Канны случились, когда меня «Совэкспортфильм» направил на кинорынок с этой картиной. Мне сказали, нужно много нарядов, потому что у меня, как у главного персонажа этой картины, была огромная стопка пригласительных на всевозможные мероприятия. Я туда на неделю ехала, и каждый день могла по пять, по шесть раз есть, пить, ходить, гулять, и чтобы наша российская актриса не выглядела ужасно, нужны были какие-то наряды. Купить их негде. Галина Борисовна Волчек мне отдала все свои драгоценности, которые у нее были, чтобы я хоть сверкала как-то, они у меня были в мешочке. А в тот момент Галина Борисовна очень дружила со Славой Зайцевым, и меня повезли к нему в ателье. Вячеслав мне предложил коктейльный вариант – в пол прозрачное платье, которое было бы безумно стыдно надеть у нас, и еще пару нарядов, в общем, три штуки мы собрали. Я приехала в аэропорт, ко мне подбежали два потных работника и сказали: «Лена, мы вас увидели наконец-то, вчера делегация вся улетела в Канны на фестиваль, и забыли четыре ящика с пленкой». Они должны были показывать ее на кинорынке для того, чтобы продать эту картину, и забыли ее вместе с двумя коробками рекламных плакатов. Я ответила: «Ну, конечно, помогу российскому кино, – ну советскому еще тогда кино, – как не помочь». Они на меня это спихнули все и убежали. В Москве-то меня нормально погрузили, я счастливая летела. Прилетела в Париж и, оказалось, нужно пересаживаться с парижского рейса, из международного переезжать в местный аэропорт и потом еще лететь в Канны. Билет-то у меня был, а как перебраться вместе с этими фильмами и коробками, я не знала. Каким-то образом я сумела это все перевезти, хотя было очень тяжело. Меня поселили в общежитии, а сами жили в шикарной гостинице, где и другие звезды. Я сутки сидела, ко мне вообще никто не подходил. Спустя сутки пришла какая-то женщина и сказала: «Открывай свой чемодан». А что делать? Я открыла чемодан. «Ну в этом можешь сходить один раз, ну и в этом. И все». Было так обидно, досадно, она закрыла чемодан и бросила два пригласительных. Все, больше я их никого не видела. У меня не было ни суточных, ничего. Неделю я просто ходила и смотрела на эту прекрасную жизнь. Мне кажется, что это было отвратительно. Как-то Чурикова и Панфилов проходили мимо, и я подумала: «Сейчас крикну», – увидела впервые родные лица. Но я до такой степени испугалась, что они от меня отшатнутся, поэтому просто посмотрела, а они прошли мимо.

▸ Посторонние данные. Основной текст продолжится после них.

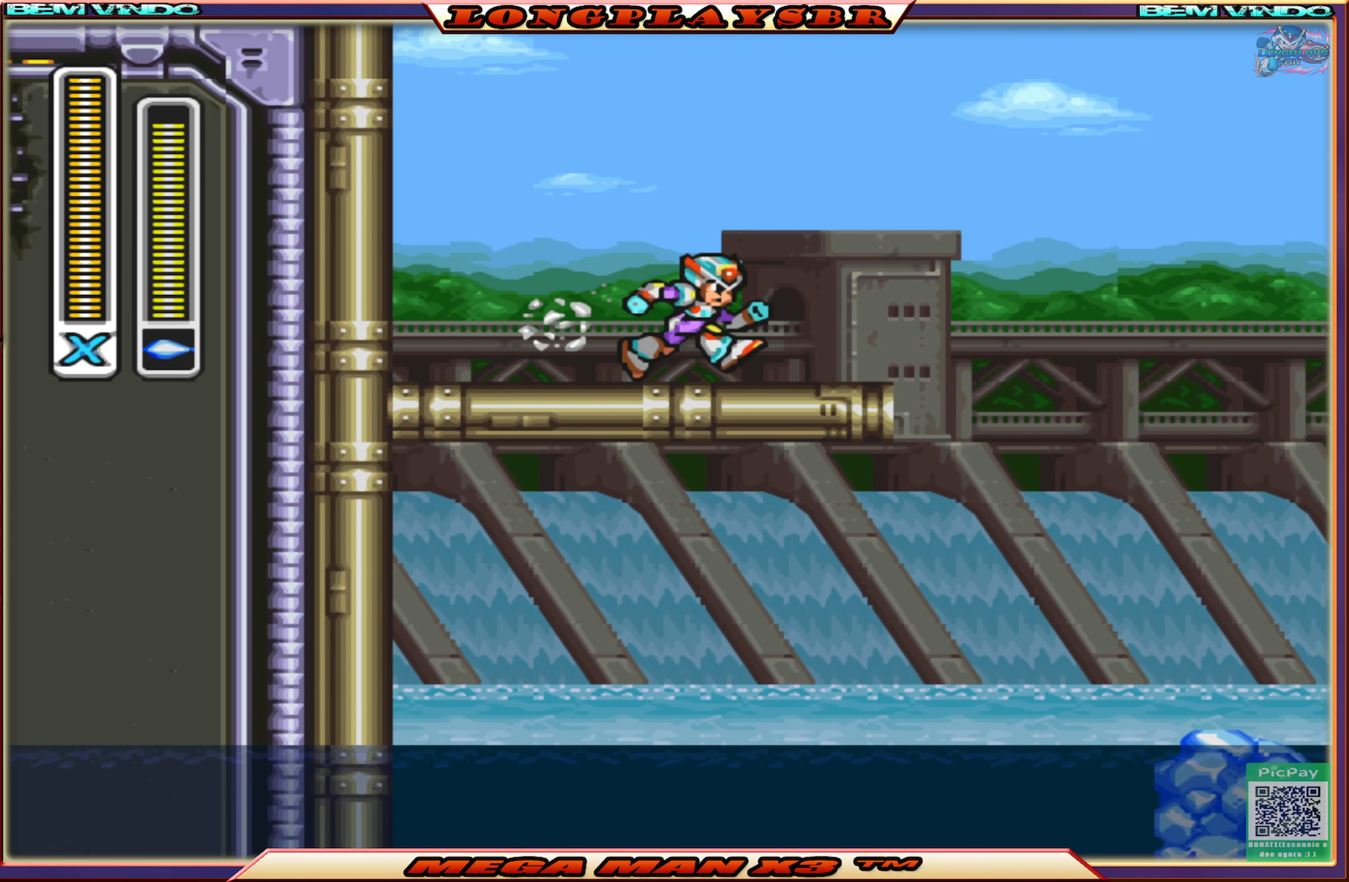
{"buttons": ["CIRCLE", "L1", "DPAD_RIGHT"], "left_stick": "center", "right_stick": "center", "events": [[117, "CIRCLE", "down"], [184, "CROSS", "down"], [417, "L1", "down"], [500, "CROSS", "up"]]}
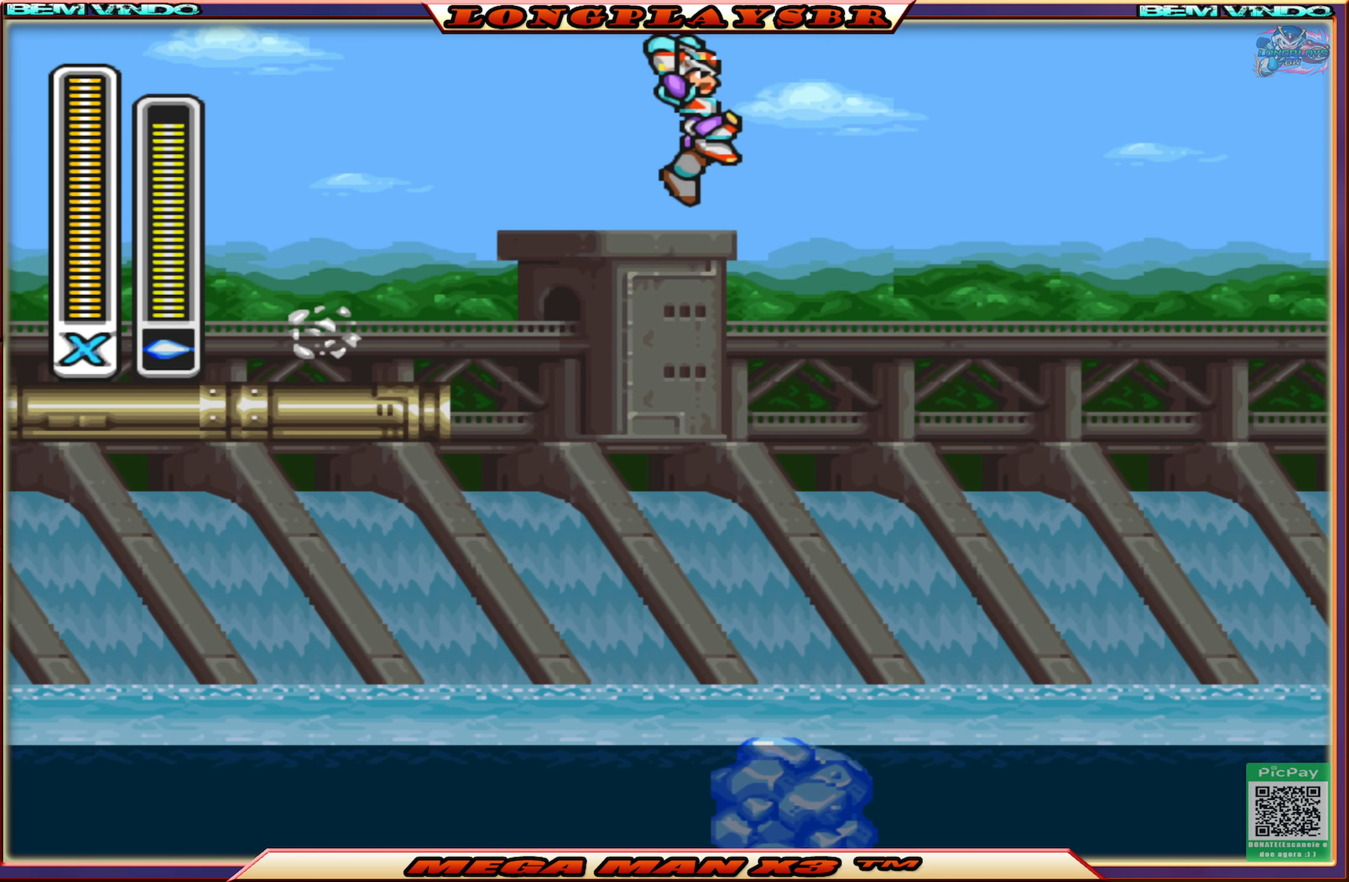
{"buttons": ["L1"], "left_stick": "center", "right_stick": "center", "events": [[17, "CIRCLE", "up"], [50, "L1", "up"], [250, "L1", "down"], [367, "L1", "up"], [417, "DPAD_RIGHT", "up"], [484, "L1", "down"]]}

Со вторым мужем, Валерием Шальных, мы не расписывались очень долго. Кроме того, он сам в одно время говорил: «Когда мы с ней познакомились, мы оба были в браке». Мы даже не целовались, а просто разговаривали, общались и только по возвращении с гастролей начались всевозможные присматривания. Пришлось расписаться, потому что на гастролях в одну комнату не селили. Игорь Владимирович отпустил нас с репетиции и сам пошел свидетелем. Мы расписались, буквально пять минут, и на репетицию.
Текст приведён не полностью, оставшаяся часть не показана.